== Segment start ==
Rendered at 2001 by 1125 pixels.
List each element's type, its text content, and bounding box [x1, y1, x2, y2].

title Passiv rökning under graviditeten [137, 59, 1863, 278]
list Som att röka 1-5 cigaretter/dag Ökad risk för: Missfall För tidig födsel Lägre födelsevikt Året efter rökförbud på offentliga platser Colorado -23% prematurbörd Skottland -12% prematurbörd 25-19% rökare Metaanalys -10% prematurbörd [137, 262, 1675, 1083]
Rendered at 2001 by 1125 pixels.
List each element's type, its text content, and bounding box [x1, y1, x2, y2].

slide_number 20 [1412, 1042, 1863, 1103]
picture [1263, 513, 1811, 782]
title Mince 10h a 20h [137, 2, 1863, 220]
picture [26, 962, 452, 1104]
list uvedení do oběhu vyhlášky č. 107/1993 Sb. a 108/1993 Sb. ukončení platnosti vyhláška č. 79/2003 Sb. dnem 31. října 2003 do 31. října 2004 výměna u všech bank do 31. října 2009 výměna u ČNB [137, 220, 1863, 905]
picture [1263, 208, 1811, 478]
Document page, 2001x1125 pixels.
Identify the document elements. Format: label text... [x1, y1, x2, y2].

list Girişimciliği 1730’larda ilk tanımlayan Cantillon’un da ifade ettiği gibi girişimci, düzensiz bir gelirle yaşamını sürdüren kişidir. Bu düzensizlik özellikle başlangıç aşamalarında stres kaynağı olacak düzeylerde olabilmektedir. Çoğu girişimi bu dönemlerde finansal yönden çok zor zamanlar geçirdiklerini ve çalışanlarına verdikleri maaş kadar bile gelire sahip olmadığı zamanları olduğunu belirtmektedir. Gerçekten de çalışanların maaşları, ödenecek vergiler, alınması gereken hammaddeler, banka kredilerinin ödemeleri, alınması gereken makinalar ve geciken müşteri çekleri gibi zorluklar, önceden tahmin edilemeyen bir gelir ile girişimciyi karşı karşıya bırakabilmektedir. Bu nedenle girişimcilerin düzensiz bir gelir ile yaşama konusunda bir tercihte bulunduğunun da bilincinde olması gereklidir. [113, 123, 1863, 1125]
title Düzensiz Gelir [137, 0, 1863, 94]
== Segment end ==
■ WHAT IS BEING ASKED:
Copy exactly the lines running from the one that holds "Identify the document" to the last line of the listing above. Include both of those lines.

■ SOLUTION FOR THIS EXERCISE:
Identify the document elements. Format: label text... [x1, y1, x2, y2].

list Girişimciliği 1730’larda ilk tanımlayan Cantillon’un da ifade ettiği gibi girişimci, düzensiz bir gelirle yaşamını sürdüren kişidir. Bu düzensizlik özellikle başlangıç aşamalarında stres kaynağı olacak düzeylerde olabilmektedir. Çoğu girişimi bu dönemlerde finansal yönden çok zor zamanlar geçirdiklerini ve çalışanlarına verdikleri maaş kadar bile gelire sahip olmadığı zamanları olduğunu belirtmektedir. Gerçekten de çalışanların maaşları, ödenecek vergiler, alınması gereken hammaddeler, banka kredilerinin ödemeleri, alınması gereken makinalar ve geciken müşteri çekleri gibi zorluklar, önceden tahmin edilemeyen bir gelir ile girişimciyi karşı karşıya bırakabilmektedir. Bu nedenle girişimcilerin düzensiz bir gelir ile yaşama konusunda bir tercihte bulunduğunun da bilincinde olması gereklidir. [113, 123, 1863, 1125]
title Düzensiz Gelir [137, 0, 1863, 94]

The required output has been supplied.